In Australia, where does the CO2 produced by wildfire go?
Largely in the ocean, as it is absorbed by phytoplankton! That is the double news – bad and good – published last week in two studies by Nature. Bad because the first study showed that “the extreme bushfires that blazed across southeastern Australia in late 2019 and early 2020 released 715 million tonnes of carbon dioxide into the air — more than double the emissions previously estimated from satellite data”. But also good because, as the other paper suggests, “the emissions generated by the bushfire crisis were nearly offset by gigantic phytoplankton blooms in the Southern Ocean, recorded over the summer of 2019–20”.
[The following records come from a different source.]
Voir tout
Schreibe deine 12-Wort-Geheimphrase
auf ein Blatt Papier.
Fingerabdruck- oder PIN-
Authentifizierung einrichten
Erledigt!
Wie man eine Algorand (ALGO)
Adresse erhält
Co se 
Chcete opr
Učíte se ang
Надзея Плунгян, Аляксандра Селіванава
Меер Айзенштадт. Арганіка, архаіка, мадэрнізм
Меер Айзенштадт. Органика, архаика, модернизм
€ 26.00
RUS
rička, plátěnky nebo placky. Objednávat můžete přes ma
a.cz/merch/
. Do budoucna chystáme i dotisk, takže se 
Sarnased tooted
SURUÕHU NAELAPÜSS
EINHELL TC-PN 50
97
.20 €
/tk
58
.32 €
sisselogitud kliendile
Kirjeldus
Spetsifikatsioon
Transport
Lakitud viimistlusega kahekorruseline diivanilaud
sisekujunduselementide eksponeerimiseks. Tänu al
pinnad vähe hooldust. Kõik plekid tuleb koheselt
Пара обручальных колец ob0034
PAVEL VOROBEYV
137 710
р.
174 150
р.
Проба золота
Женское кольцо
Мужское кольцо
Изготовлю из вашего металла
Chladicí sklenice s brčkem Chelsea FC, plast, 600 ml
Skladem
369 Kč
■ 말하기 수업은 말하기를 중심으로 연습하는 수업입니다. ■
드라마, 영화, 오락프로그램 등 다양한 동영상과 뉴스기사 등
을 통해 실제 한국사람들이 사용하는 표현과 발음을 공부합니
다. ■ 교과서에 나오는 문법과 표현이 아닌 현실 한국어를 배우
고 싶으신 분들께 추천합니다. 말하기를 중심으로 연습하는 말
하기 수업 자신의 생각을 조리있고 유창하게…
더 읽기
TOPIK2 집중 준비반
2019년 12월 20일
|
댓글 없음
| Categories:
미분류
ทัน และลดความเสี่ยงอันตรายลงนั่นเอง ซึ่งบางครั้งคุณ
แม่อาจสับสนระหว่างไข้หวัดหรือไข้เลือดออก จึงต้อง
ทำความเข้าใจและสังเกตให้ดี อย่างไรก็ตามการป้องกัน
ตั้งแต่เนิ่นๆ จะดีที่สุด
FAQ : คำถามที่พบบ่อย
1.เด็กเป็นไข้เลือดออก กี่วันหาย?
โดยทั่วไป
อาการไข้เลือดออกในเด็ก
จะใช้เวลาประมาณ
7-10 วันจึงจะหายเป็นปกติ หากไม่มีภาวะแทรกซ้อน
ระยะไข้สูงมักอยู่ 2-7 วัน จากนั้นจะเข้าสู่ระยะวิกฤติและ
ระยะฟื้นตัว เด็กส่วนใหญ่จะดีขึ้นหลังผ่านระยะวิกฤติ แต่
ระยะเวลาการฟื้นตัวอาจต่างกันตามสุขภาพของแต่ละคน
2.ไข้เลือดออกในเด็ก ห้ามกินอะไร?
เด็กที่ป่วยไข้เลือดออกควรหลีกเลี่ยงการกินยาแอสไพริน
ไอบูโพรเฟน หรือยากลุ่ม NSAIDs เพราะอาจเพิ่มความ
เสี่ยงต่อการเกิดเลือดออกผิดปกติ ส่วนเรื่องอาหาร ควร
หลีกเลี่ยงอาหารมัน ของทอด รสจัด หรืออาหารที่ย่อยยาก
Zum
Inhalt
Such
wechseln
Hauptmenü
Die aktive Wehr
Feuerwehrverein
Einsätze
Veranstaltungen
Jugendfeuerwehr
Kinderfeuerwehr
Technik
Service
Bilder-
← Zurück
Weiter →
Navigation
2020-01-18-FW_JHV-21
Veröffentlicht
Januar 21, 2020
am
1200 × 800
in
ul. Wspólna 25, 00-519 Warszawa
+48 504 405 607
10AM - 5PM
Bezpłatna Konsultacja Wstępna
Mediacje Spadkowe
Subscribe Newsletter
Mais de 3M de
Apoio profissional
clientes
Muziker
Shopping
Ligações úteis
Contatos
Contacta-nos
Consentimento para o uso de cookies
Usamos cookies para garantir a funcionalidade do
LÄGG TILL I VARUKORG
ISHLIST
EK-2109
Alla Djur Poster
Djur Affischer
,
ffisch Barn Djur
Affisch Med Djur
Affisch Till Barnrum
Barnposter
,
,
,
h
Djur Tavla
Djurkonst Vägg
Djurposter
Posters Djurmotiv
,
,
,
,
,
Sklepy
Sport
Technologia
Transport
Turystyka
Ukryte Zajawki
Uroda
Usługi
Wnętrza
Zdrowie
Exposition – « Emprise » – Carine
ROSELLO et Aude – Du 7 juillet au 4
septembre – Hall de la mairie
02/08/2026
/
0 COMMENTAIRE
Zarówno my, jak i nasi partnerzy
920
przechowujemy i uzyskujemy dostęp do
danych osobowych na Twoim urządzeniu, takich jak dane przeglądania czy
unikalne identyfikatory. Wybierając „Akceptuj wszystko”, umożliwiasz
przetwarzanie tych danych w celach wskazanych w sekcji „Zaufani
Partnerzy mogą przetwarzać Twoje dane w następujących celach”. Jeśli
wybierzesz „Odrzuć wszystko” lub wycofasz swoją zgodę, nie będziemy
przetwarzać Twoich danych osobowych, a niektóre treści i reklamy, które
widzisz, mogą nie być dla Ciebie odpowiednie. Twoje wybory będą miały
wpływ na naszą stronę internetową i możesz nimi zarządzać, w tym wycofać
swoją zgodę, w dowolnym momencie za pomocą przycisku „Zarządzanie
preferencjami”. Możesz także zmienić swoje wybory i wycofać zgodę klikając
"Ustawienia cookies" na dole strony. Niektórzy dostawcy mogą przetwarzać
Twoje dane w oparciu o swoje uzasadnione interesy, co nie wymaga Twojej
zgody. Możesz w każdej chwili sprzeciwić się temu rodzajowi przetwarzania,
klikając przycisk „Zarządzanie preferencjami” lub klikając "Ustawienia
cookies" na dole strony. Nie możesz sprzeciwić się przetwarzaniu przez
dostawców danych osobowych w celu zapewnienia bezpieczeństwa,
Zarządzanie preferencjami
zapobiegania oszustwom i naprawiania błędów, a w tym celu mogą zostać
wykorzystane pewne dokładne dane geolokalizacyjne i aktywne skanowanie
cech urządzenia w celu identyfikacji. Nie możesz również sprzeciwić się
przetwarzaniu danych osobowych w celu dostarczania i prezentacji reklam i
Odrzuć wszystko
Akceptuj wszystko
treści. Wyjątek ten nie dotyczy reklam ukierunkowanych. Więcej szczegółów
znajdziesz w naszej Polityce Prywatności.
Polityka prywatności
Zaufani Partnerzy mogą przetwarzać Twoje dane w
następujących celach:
So, can we expect the ocean to – at least partly – save us from climate change induced by CO2 concentrations increasing dramatically? That is the hope of many, from scientists to industry moguls, like Elon Musk, to politicians. But wait: another article also published last week reduces those hopes. It explains that “companies hoping to grow carbon-sucking kelp may be rushing ahead of the science”. As the technology review says, “sinking seaweed could sequester a lot of carbon, but researchers are still grappling with basic questions about reliability, scalability and risks”. “We just have zero experience with perturbing the bottom of the ocean with that amount of carbon,” notes Steven Davis, an associate professor at the University of California, Irvine. “We would all benefit by putting time and resources into building out the evidence base together, before we jump the gun and start selling carbon credits [around carbon-absorbing organism growing in the oceans],” says David Koweek, science director at Ocean Visions, a research organisation that partners with institutions like MIT, Stanford, and the Monterey Bay Aquarium Research Institute.
A great idea is on the whiteboard. It deserves the time and common resources of scientists, but not only – also from investors, philanthropists, engineers, and why not policy-makers, decision-makers, and citizens, to make it more than a prospect shining just like the oceans can, under a generous sun.